Barbara survives him, as do his children Robert and Susan, and grandchildren Tyson and Inge. His wife of 55 years, Alice Tyson Boynton, died May 22, 2013.

“I am who I am today because of him,” said daughter Susan Boynton, a music history professor at Columbia University. “I think I’ll probably miss sharing the experience and talking about music with him.”

His children described him as a caring father, but sober in his demeanor. Boynton was not only a music aficionado, but also a culture enthusiast. He enjoyed the Museum of Modern Art and the Metropolitan Museum of Art. And he made his living as a senior editor of the McGraw-Hill publishing company. And, of course, he enjoyed reading.

Many of his summers and vacations with his family were spent at Cape Cod in Massachusetts. He also frequented Europe and, of course, the Riverdale Yacht Club.

The club was not only a place of summer fun, but also where his family celebrated significant events. Both his children were married at the club, and it was where his wife’s memorial service was held.

The club was not only a source of great memories and fun, but it also kept Boynton extremely active. Between the pool and tennis, Boynton was always on the go, diving in the water to swim laps almost every day. 

There was always a kind of competition at the yacht club as to who would get into the chilly pool first, and Boynton always strived to be the first one in, his son Robert recalled. He described his father’s work ethic very much like his dedication to swimming — very disciplined.

Boynton was also active in his garden, filling his patches with flowers, raspberries and even tomatoes. His appreciation for culture extended into food as well.
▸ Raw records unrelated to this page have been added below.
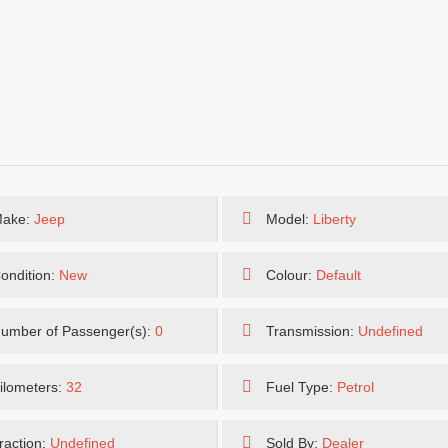
ake:
Jeep
Model:
Liberty
ondition:
New
Colour:
Default
umber of Passenger(s):
0
Transmission:
Undefined
ilometers:
32
Fuel Type:
Petrol
raction:
Undefined
Sold By:
Dealer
When Boynton wasn’t attending recitals in concert halls, he would create his own food tours and travel around New York City trying different kinds of cuisine from foreign restaurants. 

Even in his old age, Boynton never stopped trying new things — even if it always circled back to his primary love, the yacht club. He saw the riverside gathering place as a real community where he had many friends. 

Boynton was the kind of person who would volunteer to do the tedious jobs that others would pass over, Robert said, describing his father as a “true citizen.” Without seeking recognition, Boynton gave steadily to local organizations — not because he had to, but because he could.

“Whenever I think about the club, I think about him swimming there and really enjoying the kind of calm there, being close to the Hudson,” Robert said. “And seeing him there doing laps.”